TALOS was not meant to be. The initiative to build the suit was shuttered after five years, although the premise of a militarized exoskeleton remains a real possibility.
And, really, what ultimately differentiates a super suit from a superhuman is morality. Altering the fiber of a human being is a slippery slope and raises a variety of ethical concerns.
Vladimir Putin, Russia’s longtime president and man perhaps of questionable ethics, speculated at a 2017 youth festival in Sochi that the world was indeed on the brink of creating a super soldier, and a very dangerous one at that.
“One may imagine that a man can create a man with some given characteristics, not only theoretically but also practically,” Putin said. “He can be a genius mathematician, a brilliant musician, or a soldier, a man who can fight without fear, compassion, regret, or pain.”

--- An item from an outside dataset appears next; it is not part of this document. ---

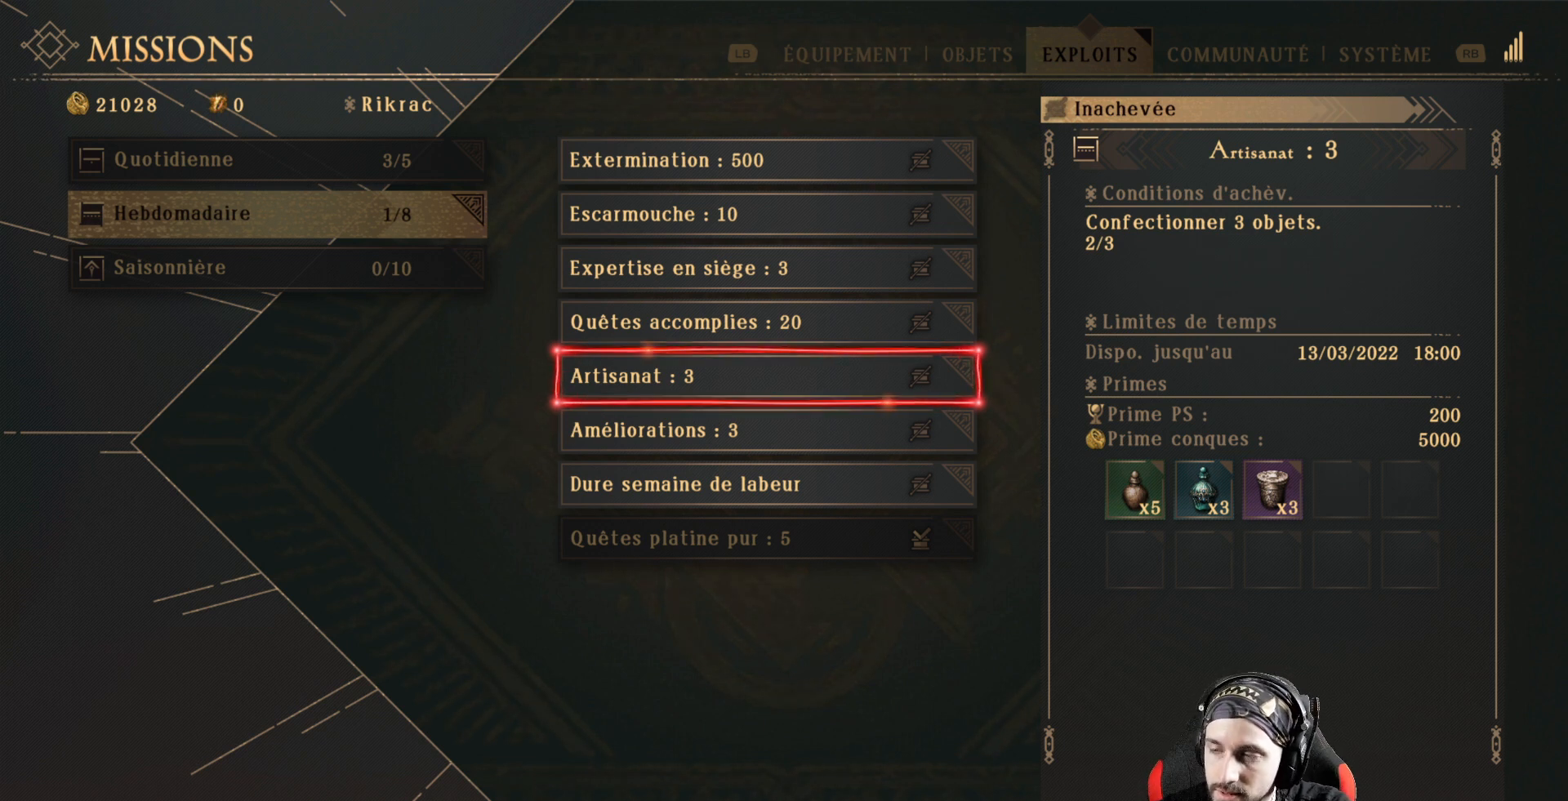
Gameplay with a controller (Xbox layout); each line is a JSON object with the inputs held at the frame after it. "events" lists button and stick changes between this image and that frame as [ms after this image, input, new state], when the widget could be followed in between. Not read: R3.
{"buttons": [], "left_stick": "center", "right_stick": "center", "events": [[233, "DPAD_DOWN", "down"], [333, "DPAD_DOWN", "up"]]}
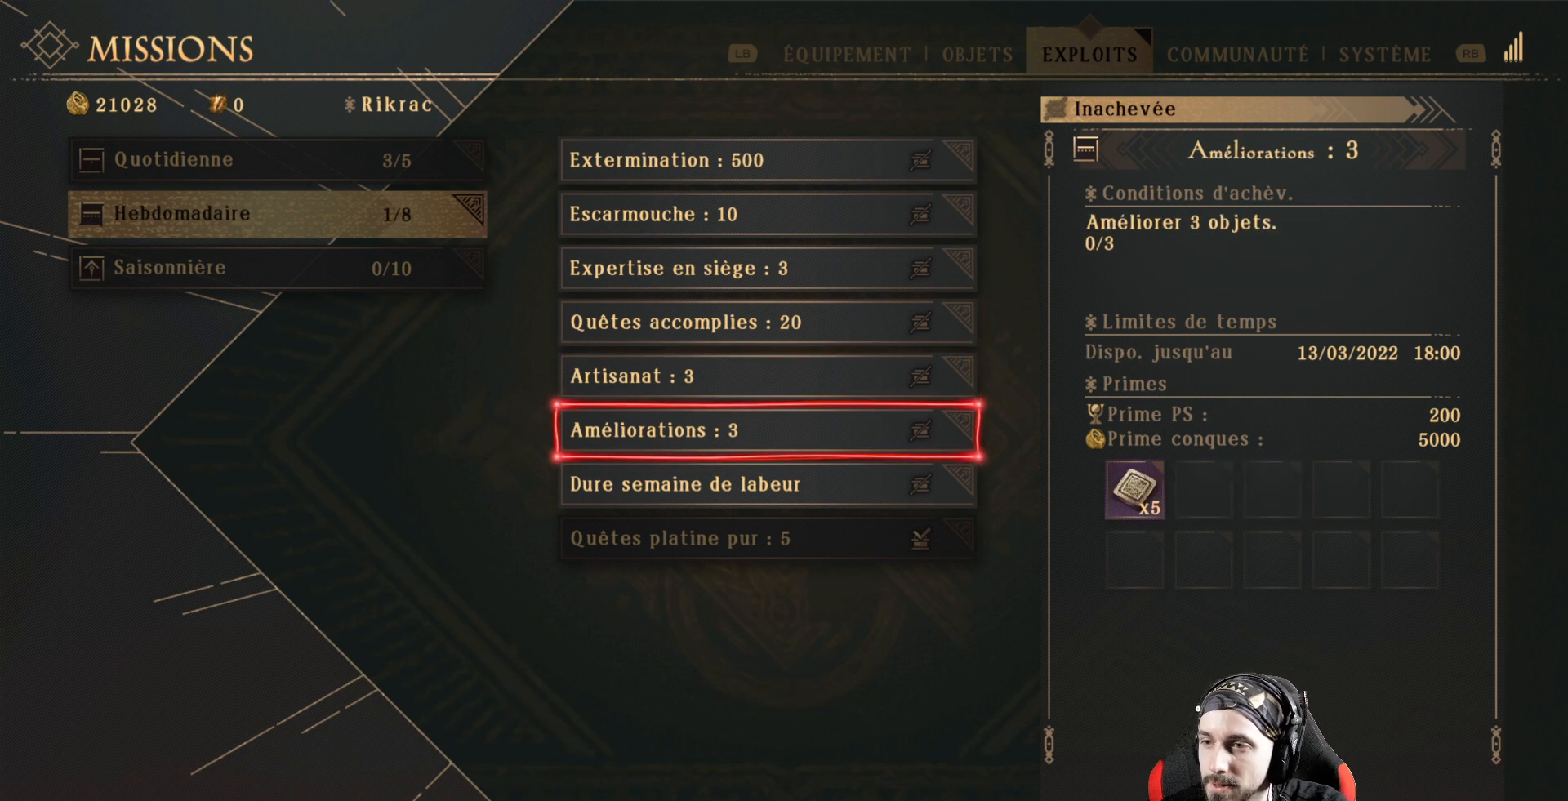
{"buttons": [], "left_stick": "center", "right_stick": "center", "events": []}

Furthermore, according to John Ratcliffe, the former U.S. director of National Intelligence, China has already been working towards this very goal.
“China has even conducted human testing on members of the People’s Liberation Army in hope of developing soldiers with biologically enhanced capabilities,” Ratcliffe wrote in the Wall Street Journal. “There are no ethical boundaries to Beijing’s pursuit of power.”
DNA altering
China, for its part, steadfastly denied the accusations. But could there actually be something going on?
According to a 2019 paper from two U.S. academies, China does appear to be experimenting with at least the idea of techniques behind gene editing, militarized exoskeletons, and human-to-machine collaboration.
Elsa Kania, one of the paper’s authors and a senior fellow at the Center for a New American Security, was skeptical about Ratcliffe’s comments that China is actively altering the DNA of its military members in order to create advanced super soldiers.
“It’s important to understand what the Chinese military is discussing and aspiring to actualize, but also to recognize the distance between those ambitions to the reality of where technology is at this moment,” Kania told BBC News. “Even though militaries around the world may have quite a lot of interest in the possibility of super soldiers … at the end of the day, what is feasible within science does impose a constraint on any actor that is trying to try to push the frontiers.”
It would appear that, at least for now, turning a person into a super soldier is outside of the realm of possibility.
But how about if we created a super soldier from birth? Altering the DNA of a fetus is no longer something out of science fiction.
In 2018, for example, a Chinese scientist successfully altered the DNA in the embryo of twin girls to make them immune to HIV.
Could this method of DNA alteration be used to create a super soldier?
According to Dr. Helen O’Neill, a molecular geneticist from University College London, the question comes down to ethics rather than ability.
“The technologies — of genome editing and its combination with assisted reproduction — are becoming routine practices in transgenics and agriculture,” she told BBC News. “It’s just the combination of the two for human use that is seen as unethical at the moment.”